Robert Shapiro a pris la tête de Monsanto en avril 1995 et il y restera jusqu’à janvier 2001. Surnommé l’« évangéliste en chef de la biotechnologie », le « faiseur d’image » ou encore le « gourou de Monsanto » par la presse américaine, cet ancien avocat né à New York présente une caractéristique qui le différencie des ses prédécesseurs : il est démocrate et réputé proche de l’administration de Bill Clinton.

En 1996, la firme de Saint-Louis contribue généreusement à la campagne pour la réélection du président Clinton, lequel rendra hommage à Monsanto dans son discours sur l’état de l’Union, le 4 février 1997. Les partis politiques ont beau s’alterner à la Maison Blanche , les méthodes de Monsanto restent les mêmes.
Robert Shapiro est réputé pour être un personnage charismatique avec une force de conviction pleine d’emphase capable de faire douter ses adversaires les plus acharnés.
Robert Shapiro fut d’abord recruté en 1979 comme directeur juridique pour l’entreprise pharmaceutique Searle, dirigé par Donald Rumsfeld, celui la même qui servira sous l’administration Bush. En 1985, Monsanto rachète Searle, qui devient la division pharmaceutique de la firme et Shapiro rentre dans le groupe. En 1990, il est nommé directeur de la division agricole en charge du dossier sur le Posilac, l’hormone de croissance bovine que Monsanto s’apprête a mettre sur le marché.

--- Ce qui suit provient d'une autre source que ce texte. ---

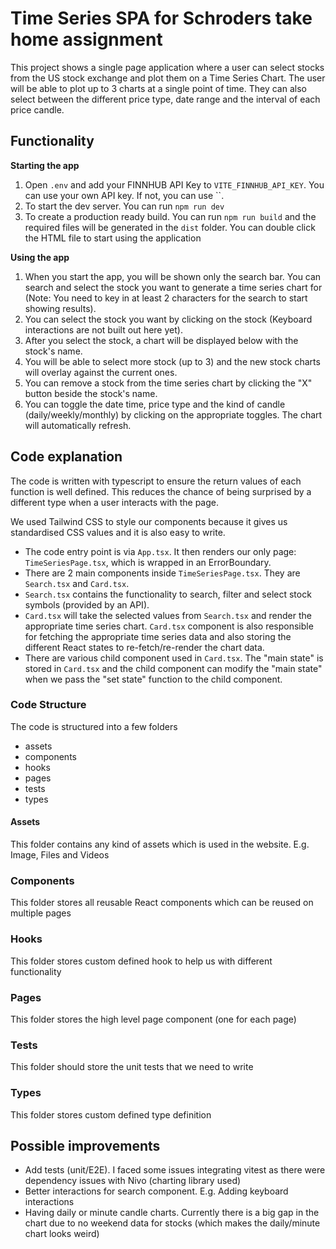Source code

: # Time Series SPA for Schroders take home assignment

This project shows a single page application where a user can select stocks from the US stock exchange and plot them on a Time Series Chart. The user will be able to plot up to 3 charts at a single point of time. They can also select between the different price type, date range and the interval of each price candle.

## Functionality
**Starting the app**
1. Open `.env` and add your FINNHUB API Key to `VITE_FINNHUB_API_KEY`. You can use your own API key. If not, you can use ``.
2. To start the dev server. You can run `npm run dev`
3. To create a production ready build. You can run `npm run build` and the required files will be generated in the `dist` folder. You can double click the HTML file to start using the application

**Using the app**
1. When you start the app, you will be shown only the search bar. You can search and select the stock you want to generate a time series chart for (Note: You need to key in at least 2 characters for the search to start showing results).
2. You can select the stock you want by clicking on the stock (Keyboard interactions are not built out here yet).
3. After you select the stock, a chart will be displayed below with the stock's name.
4. You will be able to select more stock (up to 3) and the new stock charts will overlay against the current ones.
5. You can remove a stock from the time series chart by clicking the "X" button beside the stock's name.
6. You can toggle the date time, price type and the kind of candle (daily/weekly/monthly) by clicking on the appropriate toggles. The chart will automatically refresh.

## Code explanation
The code is written with typescript to ensure the return values of each function is well defined. This reduces the chance of being surprised by a different type when a user interacts with the page.

We used Tailwind CSS to style our components because it gives us standardised CSS values and it is also easy to write.

- The code entry point is via `App.tsx`. It then renders our only page: `TimeSeriesPage.tsx`, which is wrapped in an ErrorBoundary.
- There are 2 main components inside `TimeSeriesPage.tsx`. They are `Search.tsx` and `Card.tsx`.
- `Search.tsx` contains the functionality to search, filter and select stock symbols (provided by an API).
- `Card.tsx` will take the selected values from `Search.tsx` and render the appropriate time series chart. `Card.tsx` component is also responsible for fetching the appropriate time series data and also storing the different React states to re-fetch/re-render the chart data.
- There are various child component used in `Card.tsx`. The "main state" is stored in `Card.tsx` and the child component can modify the "main state" when we pass the "set state" function to the child component.

### Code Structure

The code is structured into a few folders

- assets
- components
- hooks
- pages
- tests
- types

#### Assets
This folder contains any kind of assets which is used in the website. E.g. Image, Files and Videos

### Components
This folder stores all reusable React components which can be reused on multiple pages

### Hooks
This folder stores custom defined hook to help us with different functionality

### Pages
This folder stores the high level page component (one for each page)

### Tests
This folder should store the unit tests that we need to write

### Types
This folder stores custom defined type definition


## Possible improvements
- Add tests (unit/E2E). I faced some issues integrating vitest as there were dependency issues with Nivo (charting library used)
- Better interactions for search component. E.g. Adding keyboard interactions
- Having daily or minute candle charts. Currently there is a big gap in the chart due to no weekend data for stocks (which makes the daily/minute chart looks weird)
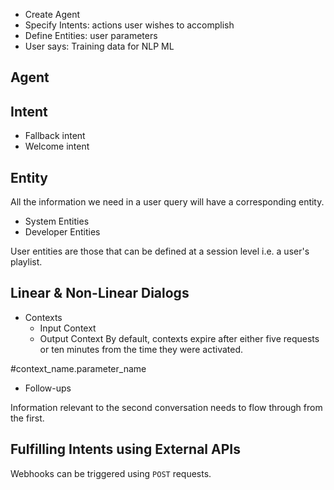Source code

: 

- Create Agent
- Specify Intents: actions user wishes to accomplish
- Define Entities: user parameters
- User says: Training data for NLP ML

## Agent


## Intent
- Fallback intent
- Welcome intent


## Entity
All the information we need in a user query will have a corresponding entity.
- System Entities
- Developer Entities

User entities are those that can be defined at a session level i.e. a user's playlist.


## Linear & Non-Linear Dialogs
- Contexts
  - Input Context
  - Output Context
By default, contexts expire after either five requests or ten minutes from the time they were activated.

\#context_name.parameter_name

- Follow-ups

Information relevant to the second conversation needs to flow through from the first.


## Fulfilling Intents using External APIs
Webhooks can be triggered using `POST` requests.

Lorsqu’il prend la tête de Monsanto en 1995, il entreprend une campagne de relations publiques, ou plutôt une « révolution culturelle » comme il l’appelle, afin de redorer le blason de la firme, qui sort de plusieurs scandales et traîne les casseroles de l’agent orange et de la dioxine. Pendant six ans, M. Shapiro servira aux médias sa grande messe sur l’avenir radieux d’une planète sauvée par les OGM qui mettrait un terme à la faim dans le monde et diminuerait la pollution. Il veut un « nouveau Monsanto » qui va « sauver la monde » et dont le nouveau mot slogan commercial est « nourriture, santé et espoir ». Ainsi Robert Shapiro galvanise ses troupes et les consommateurs en leur promettant des plantes fabriquant des plastiques biodégradables, des maïs fournissant des anticorps contre le cancer, des huiles de colza ou de soja protégeant contre les maladies cardiovasculaires…etc, une catégorie d’OGM baptisée "alicaments".Cependant ces « alicaments » restent largement au stade expérimental et ceux qui ont été testés laissent sceptique, comme le "riz dorée".
Robert Shapiro restera dans les anales du business international comme celui qui aura réussi dans les années 90 à faire passer Monsanto du statut de géant de la chimie à celui d’opérateur dominant sur le marché des semences en rachetant à prix d’or la plupart de ses concurrents. Il commentera néanmoins un faux pas en 1998 en tentant de racheter la firme Delta and Pine, alors que cette dernière venait de déposer un gène capable de produire une toxine stérilisante pour la plante dont les graines ne pourraient pas être replantées. Cette technique de stérilisation connue sous le nom de « gène terminator » fut une véritable bombe dans l’industrie des OGM car elle menaçait directement la sécurité alimentaire de la planète en brisant la chaîne de reproduction des plantes. En cas de dissémination et de croisement du gène terminator avec des plantes naturelles, cela signifierait la fin de l’espèce touchée. Le gène fut interdit d’essais et de culture par un moratoire de l’ONU en 1998. Cette opération discrédita Shapiro et ses discours messianiques sur le sauvetage de la planète.